Pushing those patients out to facilities like the 10th Street Medical Center has benefits for the hospital, as that can help spread the costs by reducing dependence on resources the hospital itself uses.

Funding benefits are also accrued this way.

The Maryland Health Services Cost Review Commission sets the rates everyone pays for hospital care in the state. Maryland also is the only state in the nation where a hospital must charge its patients the same rate for services regardless of what insurance they carry.

Maryland’s unique circumstance stems from a waiver it received in 1977 from federal Medicare and Medicaid rate setting requirements that allows it to establish its own health care cost schedules.

“The guiding principal (for the waiver) is the guidelines have to be at least as stringent as Medicare policy,” Franklin said.

From those set prices, hospitals are reimbursed for care — regardless of the services they actually provide. If, for example, AGH’s established billing base set by the state’s cost calculations is $100 million, Franklin and the rest of the staff must either come in under that figure for services rendered, or absorb the remaining cost. If the actual costs are less than $100 million, the hospital keeps the balance.

“We’ve done well in this system. We’re positioned well. We have more primary care physicians with more access and direct partnerships with community physicians,” he said.

Through this structure, Franklin said he’s bending the curve to maximize the set revenue.

On the other hand, the hospital has gained some financial breathing room from the high-deductible insurance plans that have become increasingly popular — or necessary — among consumers.

“High deductible plans have grown exponentially in the last 10 years. Those plans transfer the risk to the individuals rather from the risk pool,” he said. “Moving those costs onto families put the onus on them to spend less, so what is happening is self-rationing.”

This is where problems are going to emerge.

“People who have insurance have catastrophic plans, but for regular doctor’s visits or prescriptions, the first $2,000, $3,000 or $5,000 is coming out of pocket. This is where we’re going to get stuck and see bad debt happening,” Franklin said.

Meanwhile, total health care spending is going up at twice the rate of the Gross Domestic Product — or the sum total of goods and services generated by the United States.

Too soon, Franklin noted, healthcare will consume 20 percent of GDP, which he called ridiculous.

He said two major factors contribute to the situation. First, Americans don’t do a good job with healthy behaviors.

“The next generation is starting to see this. Right now, more than one-third of the country is obese,” Franklin said. “And 40 percent used to smoke, which is down to 15 or 16 percent. We should be more on track with that.”

Healthy choices such as a proper diet and exercise should be an everyday part of people’s lives, he said.

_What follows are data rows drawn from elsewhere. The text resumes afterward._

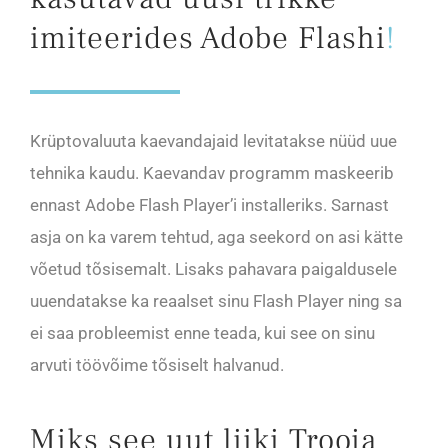
imiteerides Adobe Flashi
!
Krüptovaluuta kaevandajaid levitatakse nüüd uue
tehnika kaudu. Kaevandav programm maskeerib
ennast Adobe Flash Player’i installeriks. Sarnast
asja on ka varem tehtud, aga seekord on asi kätte
võetud tõsisemalt. Lisaks pahavara paigaldusele
uuendatakse ka reaalset sinu Flash Player ning sa
ei saa probleemist enne teada, kui see on sinu
arvuti töövõime tõsiselt halvanud.
Miks see uut liiki Trooja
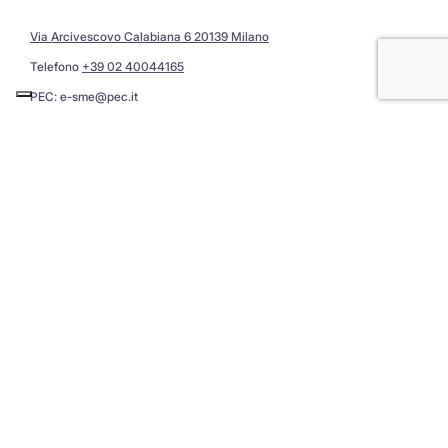
Via Arcivescovo Calabiana 6 20139 Milano
Telefono
+39 02 40044165
PEC:
e-sme@pec.it
Privacy Policy
Assistenza: segnala errori e migliorie al portale
@ Copyright 2026 E-SME Srl · All Rights Reserved
IT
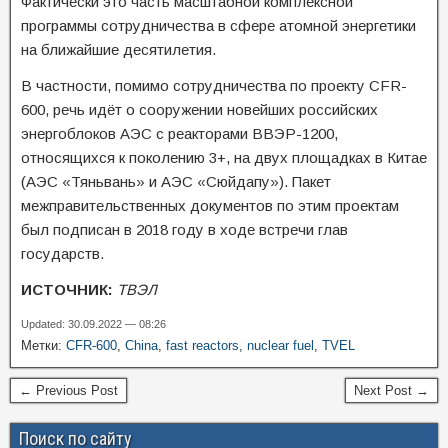
Фактически это часть масштабной комплексной
программы сотрудничества в сфере атомной энергетики
на ближайшие десятилетия.
В частности, помимо сотрудничества по проекту CFR-
600, речь идёт о сооружении новейших российских
энергоблоков АЭС с реакторами ВВЭР-1200,
относящихся к поколению 3+, на двух площадках в Китае
(АЭС «Тяньвань» и АЭС «Сюйдапу»). Пакет
межправительственных документов по этим проектам
был подписан в 2018 году в ходе встречи глав
государств.
ИСТОЧНИК:
ТВЭЛ
Updated: 30.09.2022 — 08:26
Метки:
CFR-600
,
China
,
fast reactors
,
nuclear fuel
,
TVEL
← Previous Post
Next Post →
Поиск по сайту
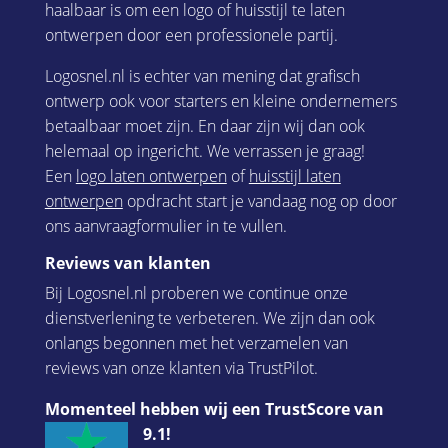
haalbaar is om een logo of huisstijl te laten
ontwerpen door een professionele partij.
Logosnel.nl is echter van mening dat grafisch
ontwerp ook voor starters en kleine ondernemers
betaalbaar moet zijn. En daar zijn wij dan ook
helemaal op ingericht. We verrassen je graag!
Een
logo laten ontwerpen
of
huisstijl laten
ontwerpen
opdracht start je vandaag nog op door
ons aanvraagformulier in te vullen.
Reviews van klanten
Bij Logosnel.nl proberen we continue onze
dienstverlening te verbeteren. We zijn dan ook
onlangs begonnen met het verzamelen van
reviews van onze klanten via TrustPilot.
Momenteel hebben wij een TrustScore van
9.1!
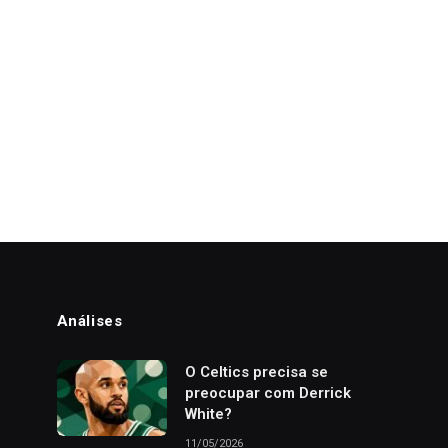
Análises
o
O Celtics precisa se
preocupar com Derrick
White?
11/05/2026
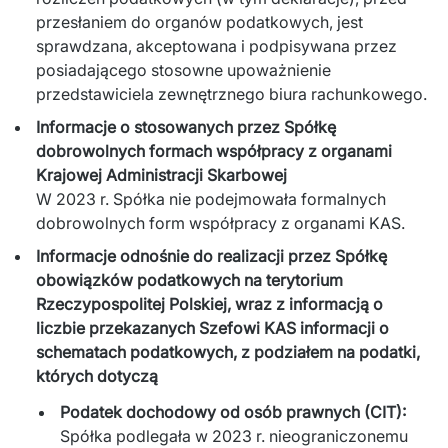
przesłaniem do organów podatkowych, jest 
sprawdzana, akceptowana i podpisywana przez 
posiadającego stosowne upoważnienie 
przedstawiciela zewnętrznego biura rachunkowego.
Informacje o stosowanych przez Spółkę
dobrowolnych formach współpracy z organami
Krajowej Administracji Skarbowej
W 2023 r. Spółka nie podejmowała formalnych
dobrowolnych form współpracy z organami KAS.
Informacje odnośnie do realizacji przez Spółkę
obowiązków podatkowych na terytorium
Rzeczypospolitej Polskiej, wraz z informacją o
liczbie przekazanych Szefowi KAS informacji o
schematach podatkowych, z podziałem na podatki,
których dotyczą
Podatek dochodowy od osób prawnych (CIT):
Spółka podlegała w 2023 r. nieograniczonemu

“The other side is to get government out of the health insurance business. The Medicare entitlement can remain, but Medicare is policy driven,” he said.

Insurance companies have either a defined contribution — a set price it will pay for care — or a defined benefit, where after a set amount is spent, any balance of care is fully covered.

“As long as we have a defined benefit, there is exposure to risk because there are variables in age, disease, etc. Switching to a defined contribution makes costs more predictable in allowing insurance to manage care of patients,” Franklin said.

The government should set and enforce rules, and the insurance companies should work within that structure, he said.

The current system has good bones, Franklin said, with ease of access through marketplaces and planned rules of care: bronze, silver, gold plans.

“Advance it farther. The current system is no longer controlling costs,” he said.